Lucio. Ich wünsche, daß sie es könne; sowol zum Trost Aller die sich in ähnlichen Umständen befinden, als um deines Lebens willen; es würde mich sehr verdriessen, wenn es wegen eines Spiels Trictrak so närrischer Weise verlohren gehen sollte. Ich will zu ihr.
Claudio. Habe Dank, mein guter Freund, Lucio.
Lucio. Binnen zwo Stunden--
Claudio. Kommt, Kerkermeister, wir wollen gehen.
(Sie gehen ab.)
Siebende Scene. (Ein Kloster.) (Der Herzog und Bruder Thomas.)
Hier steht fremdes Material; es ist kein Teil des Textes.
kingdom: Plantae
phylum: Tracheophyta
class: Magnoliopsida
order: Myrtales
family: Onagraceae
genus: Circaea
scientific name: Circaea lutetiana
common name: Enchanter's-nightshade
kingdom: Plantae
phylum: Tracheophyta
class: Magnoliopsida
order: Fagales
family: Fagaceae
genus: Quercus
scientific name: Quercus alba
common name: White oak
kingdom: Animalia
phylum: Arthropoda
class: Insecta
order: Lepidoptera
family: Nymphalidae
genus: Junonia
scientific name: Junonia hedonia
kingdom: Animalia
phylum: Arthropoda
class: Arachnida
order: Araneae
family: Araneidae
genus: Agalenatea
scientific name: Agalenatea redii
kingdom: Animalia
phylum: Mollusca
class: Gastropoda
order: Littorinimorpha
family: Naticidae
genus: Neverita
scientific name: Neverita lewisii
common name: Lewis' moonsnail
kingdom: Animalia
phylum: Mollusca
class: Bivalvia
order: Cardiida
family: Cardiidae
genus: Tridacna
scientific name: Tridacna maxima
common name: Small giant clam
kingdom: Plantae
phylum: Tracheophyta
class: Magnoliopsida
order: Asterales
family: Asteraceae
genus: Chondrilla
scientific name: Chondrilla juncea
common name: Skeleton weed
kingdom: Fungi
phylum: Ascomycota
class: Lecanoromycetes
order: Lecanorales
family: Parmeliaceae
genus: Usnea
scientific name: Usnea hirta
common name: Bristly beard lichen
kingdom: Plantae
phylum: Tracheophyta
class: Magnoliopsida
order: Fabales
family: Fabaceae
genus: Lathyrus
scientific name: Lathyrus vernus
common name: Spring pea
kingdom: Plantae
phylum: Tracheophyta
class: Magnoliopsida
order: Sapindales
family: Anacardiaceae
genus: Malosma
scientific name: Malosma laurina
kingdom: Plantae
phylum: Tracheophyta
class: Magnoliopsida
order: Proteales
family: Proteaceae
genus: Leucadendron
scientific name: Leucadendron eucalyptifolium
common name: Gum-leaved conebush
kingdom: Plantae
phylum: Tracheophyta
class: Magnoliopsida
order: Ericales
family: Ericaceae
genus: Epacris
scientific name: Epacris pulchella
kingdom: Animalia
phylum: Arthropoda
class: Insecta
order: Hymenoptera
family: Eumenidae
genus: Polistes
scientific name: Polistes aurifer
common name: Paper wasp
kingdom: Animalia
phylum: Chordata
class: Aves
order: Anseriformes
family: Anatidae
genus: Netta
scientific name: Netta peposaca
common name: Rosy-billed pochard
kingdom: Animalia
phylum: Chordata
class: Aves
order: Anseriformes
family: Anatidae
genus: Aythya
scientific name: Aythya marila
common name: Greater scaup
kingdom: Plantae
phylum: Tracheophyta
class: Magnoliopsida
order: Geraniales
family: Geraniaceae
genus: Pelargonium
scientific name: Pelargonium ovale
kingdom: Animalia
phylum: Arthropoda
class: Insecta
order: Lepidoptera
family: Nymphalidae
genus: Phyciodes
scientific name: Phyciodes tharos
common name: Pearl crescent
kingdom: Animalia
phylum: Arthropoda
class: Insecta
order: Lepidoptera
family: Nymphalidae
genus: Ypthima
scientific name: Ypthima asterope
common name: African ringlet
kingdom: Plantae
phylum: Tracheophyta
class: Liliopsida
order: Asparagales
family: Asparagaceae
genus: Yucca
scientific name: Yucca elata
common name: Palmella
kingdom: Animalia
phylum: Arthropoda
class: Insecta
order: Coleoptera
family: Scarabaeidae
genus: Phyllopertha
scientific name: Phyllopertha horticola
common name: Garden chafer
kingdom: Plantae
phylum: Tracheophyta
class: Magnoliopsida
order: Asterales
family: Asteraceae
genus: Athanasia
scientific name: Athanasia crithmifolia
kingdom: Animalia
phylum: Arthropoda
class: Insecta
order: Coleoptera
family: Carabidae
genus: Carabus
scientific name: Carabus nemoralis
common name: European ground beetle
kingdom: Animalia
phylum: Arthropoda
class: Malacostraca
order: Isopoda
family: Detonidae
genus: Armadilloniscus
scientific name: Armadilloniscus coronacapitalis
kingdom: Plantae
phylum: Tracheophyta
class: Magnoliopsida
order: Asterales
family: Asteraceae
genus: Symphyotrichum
Herzog. Nein, heiliger Vater, laßt diesen Gedanken fahren: Glaubet nicht, daß der schmuzige Pfeil der Liebe einen männlichen Busen durchdringen könne. Die Ursache, warum ich euch um eine geheime Beherbergung bitte, ist wichtiger und ernsthafter, als die ausschweiffenden Absichten der glühenden Jugend.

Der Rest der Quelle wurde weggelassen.